Opinión

La muerte de Boris

Aquel hombre, retratado en la sala noble, no se le parecía en nada. No tenía mucho sentido que la gente le confundiese con él. Boris, decididamente, echó mano a su móvil y buscó información. Supo que su apellido era Paxino y así, poco a poco, se hizo con otros datos relevantes. Aparecía el tal Gerard como abogado, como filósofo, como pensador y colaborador de los grandes rotativos italianos y franceses. Incluso, ese buscador zascandil que todo lo ve y todo lo sabe, revelaba su edad. La universidad de Aquisgram en Alemania aparecía como sede de uno de sus círculos de conferencias.

Tal popularidad la supuso de sí mismo y se estiró jactancioso.

Se preguntó por qué no buscaba la misma información sobre el hotel que tantas preocupaciones le estaba produciendo. Pensó hacerlo, pero en ese momento entró, divertida y charlatana, la recepcionista.

-Hola Melinda - dijo aquel ujier cojo-. Hoy está usted muy contenta. No contestó y dio la impresión de que al ver a nuestro personaje se le oscureció el semblante.

Se enteró en ese momento de su nombre ya que hasta ahora sólo era para él una empleada.

-Me gustaría hablarle un momento… si es posible. Lejos de contestarle aceleró el paso y ya cerca de la pequeña galería de los espejos entrelazó un comentario sin mayor importancia:

-Ya sabe que estamos muy ocupados. Cualquier pregunta hágasela al conserje.

El ujier le informó de aquella localidad alpina, no muy distante, que tenía una buena biblioteca con un buen servicio de prensa.
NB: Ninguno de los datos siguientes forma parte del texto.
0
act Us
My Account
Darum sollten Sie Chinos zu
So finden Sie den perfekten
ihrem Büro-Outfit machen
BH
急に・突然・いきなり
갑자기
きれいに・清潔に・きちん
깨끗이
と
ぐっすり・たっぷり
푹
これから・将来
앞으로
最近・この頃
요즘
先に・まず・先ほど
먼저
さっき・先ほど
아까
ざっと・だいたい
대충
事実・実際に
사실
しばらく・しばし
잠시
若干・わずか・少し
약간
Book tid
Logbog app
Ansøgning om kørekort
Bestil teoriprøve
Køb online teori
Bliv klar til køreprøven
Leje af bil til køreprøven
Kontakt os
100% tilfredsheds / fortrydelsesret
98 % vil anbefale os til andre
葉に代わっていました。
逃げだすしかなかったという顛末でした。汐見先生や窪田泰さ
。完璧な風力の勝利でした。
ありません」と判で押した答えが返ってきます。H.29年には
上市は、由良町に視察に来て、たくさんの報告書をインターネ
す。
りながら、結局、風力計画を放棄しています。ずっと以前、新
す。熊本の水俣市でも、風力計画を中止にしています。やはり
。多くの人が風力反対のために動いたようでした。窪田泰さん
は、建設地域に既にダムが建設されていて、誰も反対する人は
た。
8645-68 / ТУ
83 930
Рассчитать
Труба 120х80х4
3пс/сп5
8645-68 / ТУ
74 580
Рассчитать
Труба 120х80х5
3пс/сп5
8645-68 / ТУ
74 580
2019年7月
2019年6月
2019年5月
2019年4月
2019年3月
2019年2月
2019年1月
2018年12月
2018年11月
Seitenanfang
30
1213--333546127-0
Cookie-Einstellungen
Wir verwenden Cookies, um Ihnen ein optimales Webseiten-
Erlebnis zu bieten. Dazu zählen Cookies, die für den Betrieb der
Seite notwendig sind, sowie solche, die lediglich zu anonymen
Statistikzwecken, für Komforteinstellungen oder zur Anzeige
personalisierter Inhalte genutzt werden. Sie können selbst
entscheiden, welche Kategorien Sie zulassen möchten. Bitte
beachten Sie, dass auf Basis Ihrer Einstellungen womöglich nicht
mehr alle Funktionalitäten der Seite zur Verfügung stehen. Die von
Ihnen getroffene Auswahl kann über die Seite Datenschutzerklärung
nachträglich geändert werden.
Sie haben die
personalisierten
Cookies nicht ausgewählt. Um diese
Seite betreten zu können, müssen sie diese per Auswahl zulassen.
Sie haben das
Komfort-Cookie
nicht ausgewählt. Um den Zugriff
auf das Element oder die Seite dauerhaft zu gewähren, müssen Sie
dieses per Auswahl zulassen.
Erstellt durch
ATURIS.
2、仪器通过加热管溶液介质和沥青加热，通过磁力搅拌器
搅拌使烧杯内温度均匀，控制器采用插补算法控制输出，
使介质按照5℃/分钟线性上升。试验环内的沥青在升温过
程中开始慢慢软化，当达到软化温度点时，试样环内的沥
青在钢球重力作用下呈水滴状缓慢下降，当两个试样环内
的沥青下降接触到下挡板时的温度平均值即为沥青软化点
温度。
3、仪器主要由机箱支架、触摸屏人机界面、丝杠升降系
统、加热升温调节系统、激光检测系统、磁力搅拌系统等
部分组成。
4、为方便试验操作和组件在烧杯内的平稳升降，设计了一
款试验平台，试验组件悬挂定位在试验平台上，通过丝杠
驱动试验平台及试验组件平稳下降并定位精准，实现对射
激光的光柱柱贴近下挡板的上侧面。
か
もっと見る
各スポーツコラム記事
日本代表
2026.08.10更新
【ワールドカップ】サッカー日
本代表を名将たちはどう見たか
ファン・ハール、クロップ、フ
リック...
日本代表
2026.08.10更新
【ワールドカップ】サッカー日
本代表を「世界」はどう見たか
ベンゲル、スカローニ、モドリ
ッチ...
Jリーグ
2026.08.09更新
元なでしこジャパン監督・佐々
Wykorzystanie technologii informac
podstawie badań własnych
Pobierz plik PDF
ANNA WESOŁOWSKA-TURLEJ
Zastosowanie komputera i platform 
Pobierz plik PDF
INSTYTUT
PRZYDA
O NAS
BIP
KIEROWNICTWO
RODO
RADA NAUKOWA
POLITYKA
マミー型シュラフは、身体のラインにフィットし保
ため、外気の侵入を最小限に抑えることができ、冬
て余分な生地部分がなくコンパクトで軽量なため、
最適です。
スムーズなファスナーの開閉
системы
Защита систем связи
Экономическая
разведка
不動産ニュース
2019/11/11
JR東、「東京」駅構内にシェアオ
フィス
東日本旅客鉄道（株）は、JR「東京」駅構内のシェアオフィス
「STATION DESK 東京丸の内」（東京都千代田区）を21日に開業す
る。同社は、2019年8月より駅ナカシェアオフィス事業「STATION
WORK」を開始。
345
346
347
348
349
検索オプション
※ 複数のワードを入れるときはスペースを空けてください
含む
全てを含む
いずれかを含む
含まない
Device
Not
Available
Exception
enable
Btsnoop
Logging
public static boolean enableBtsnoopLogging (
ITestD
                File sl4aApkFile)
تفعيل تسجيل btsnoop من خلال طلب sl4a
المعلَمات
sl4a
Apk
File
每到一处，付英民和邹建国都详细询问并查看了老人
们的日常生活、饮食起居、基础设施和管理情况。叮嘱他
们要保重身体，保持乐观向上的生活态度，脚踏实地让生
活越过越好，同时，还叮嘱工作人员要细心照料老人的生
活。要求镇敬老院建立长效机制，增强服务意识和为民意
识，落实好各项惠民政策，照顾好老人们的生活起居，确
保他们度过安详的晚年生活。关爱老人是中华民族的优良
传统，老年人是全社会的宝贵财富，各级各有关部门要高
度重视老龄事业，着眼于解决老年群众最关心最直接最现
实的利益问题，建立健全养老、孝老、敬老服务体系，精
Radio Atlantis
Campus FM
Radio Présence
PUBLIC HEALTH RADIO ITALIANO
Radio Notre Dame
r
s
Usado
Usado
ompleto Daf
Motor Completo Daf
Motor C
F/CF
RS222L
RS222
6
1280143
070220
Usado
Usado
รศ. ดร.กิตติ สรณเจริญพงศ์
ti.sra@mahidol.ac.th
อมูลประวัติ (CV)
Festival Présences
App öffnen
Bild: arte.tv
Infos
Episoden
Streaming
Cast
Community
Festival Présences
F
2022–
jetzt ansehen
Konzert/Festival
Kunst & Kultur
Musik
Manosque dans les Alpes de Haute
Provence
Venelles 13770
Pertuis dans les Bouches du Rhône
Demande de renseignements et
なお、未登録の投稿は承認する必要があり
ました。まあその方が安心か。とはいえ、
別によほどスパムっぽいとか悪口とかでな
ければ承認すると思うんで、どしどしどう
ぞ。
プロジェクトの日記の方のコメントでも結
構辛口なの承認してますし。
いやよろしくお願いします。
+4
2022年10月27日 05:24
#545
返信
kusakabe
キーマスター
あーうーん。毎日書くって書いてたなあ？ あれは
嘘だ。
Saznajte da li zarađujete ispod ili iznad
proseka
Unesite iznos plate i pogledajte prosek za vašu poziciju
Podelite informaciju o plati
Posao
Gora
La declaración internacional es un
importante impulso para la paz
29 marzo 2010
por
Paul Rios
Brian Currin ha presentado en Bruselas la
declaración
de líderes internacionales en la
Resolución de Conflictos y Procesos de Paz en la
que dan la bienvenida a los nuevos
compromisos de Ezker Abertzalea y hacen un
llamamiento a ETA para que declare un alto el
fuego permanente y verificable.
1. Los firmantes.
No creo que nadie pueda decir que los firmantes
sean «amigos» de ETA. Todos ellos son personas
Su viejo cacharro ronroneó y tardó un poco en ponerse en marcha. Dio con el local y lo agradeció porque el frio era morrocotudo. Allí una calefacción adecuada animaba a tomar asiento y leer con fruición cualquier cosa.

La bibliotecaria era una anciana menuda y le miró a través de sus anteojos circulares, con sus ojitos azul cobalto. Le ayudó a buscar todo lo relativo al viejo caserón, hoy hotelito de segunda. Aunque las vistas, desde allí, eran preciosas, y la carretera era una serpiente esquivando los precipicios, sólo atendió a manejar toda aquella documentación que fue arremolinando sobre el mesado confortable de madera.

Hacía referencia a la familia Paxino y era fácil deducir la decadencia de la misma. Muchos folletos y octavillas se hacían cargo de cursos, seminarios, estudios, congresos en los que había participado aquel hombre sabio.

En la biblioteca una jovencita aprovechaba los auriculares del centro para alguna información jocosa ya que se reía a lo tonto y promovía la riña cordial de la viejita que le solicitaba silencio. Aquel anciano de la esquina se había quedado dormido como un niño, tapado con una mantita a rayas y con el “Berliner Zeitung” abierto por la página 32.

Boris leyó lo que le pareció, se informó y juró volver porque aquel sitio era muy agradable. Se despidió de la anciana librera y ella le mandó recuerdos para la gente del hotel.

-No olvide saludar, de mi parte, al bueno de Gerard. Somos amigos desde hace tiempo y no he vuelto a verle después de la terrible muerte del viajante.

Movido de ese deseo innato que nos lleva a saber por saber, le preguntó por la identidad del fiambre.

-Déjeme pensar…Boris era su nombre…sí…era Boris… descanse en paz.

(Capítulo 12 de Paso Stelvio. Continuará).